Reproduce every line of these records verbatim, leaving the pictures out of your answer.
━━━ SUPPLIED MATERIAL ━━━
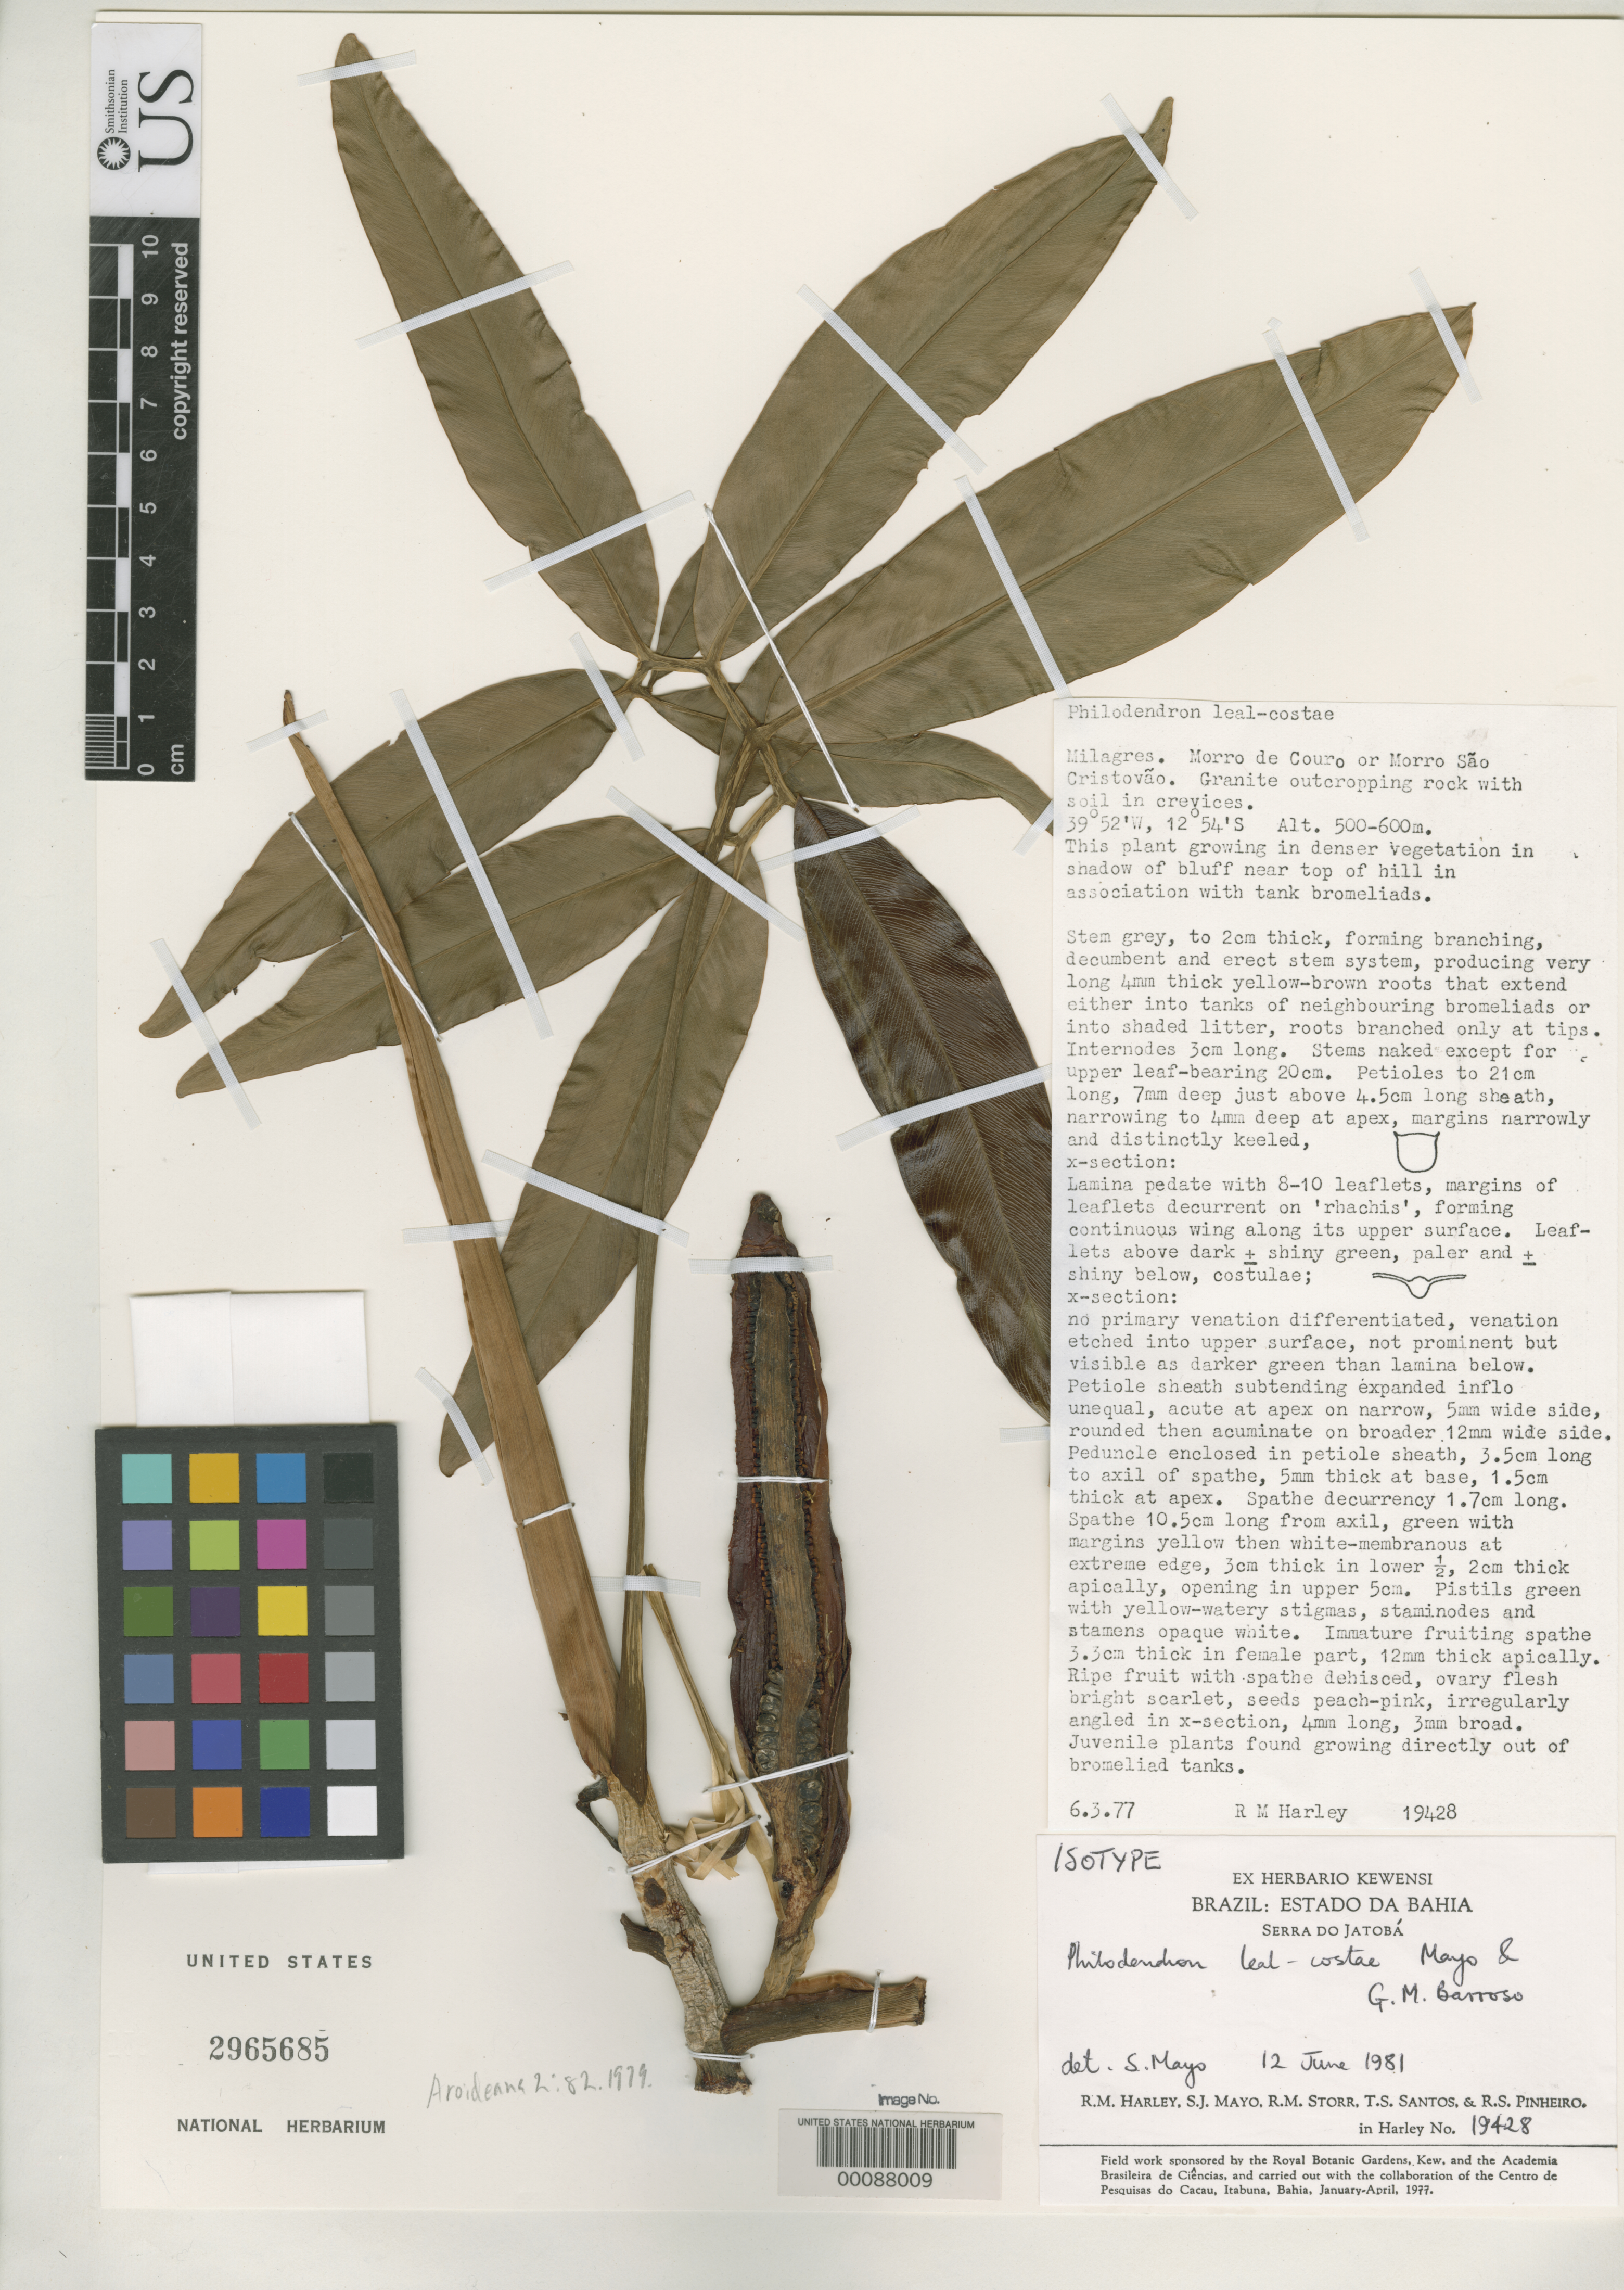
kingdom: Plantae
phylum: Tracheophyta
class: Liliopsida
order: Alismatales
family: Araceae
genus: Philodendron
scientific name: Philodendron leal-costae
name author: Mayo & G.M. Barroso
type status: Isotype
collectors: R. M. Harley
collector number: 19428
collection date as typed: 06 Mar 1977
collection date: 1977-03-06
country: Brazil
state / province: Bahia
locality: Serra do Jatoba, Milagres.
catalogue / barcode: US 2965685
━━━
- [RIGHT ANSWER]
kingdom: Plantae
phylum: Tracheophyta
class: Liliopsida
order: Alismatales
family: Araceae
genus: Philodendron
scientific name: Philodendron leal-costae
name author: Mayo & G.M. Barroso
type status: Isotype
collectors: R. M. Harley
collector number: 19428
collection date as typed: 06 Mar 1977
collection date: 1977-03-06
country: Brazil
state / province: Bahia
locality: Serra do Jatoba, Milagres.
catalogue / barcode: US 2965685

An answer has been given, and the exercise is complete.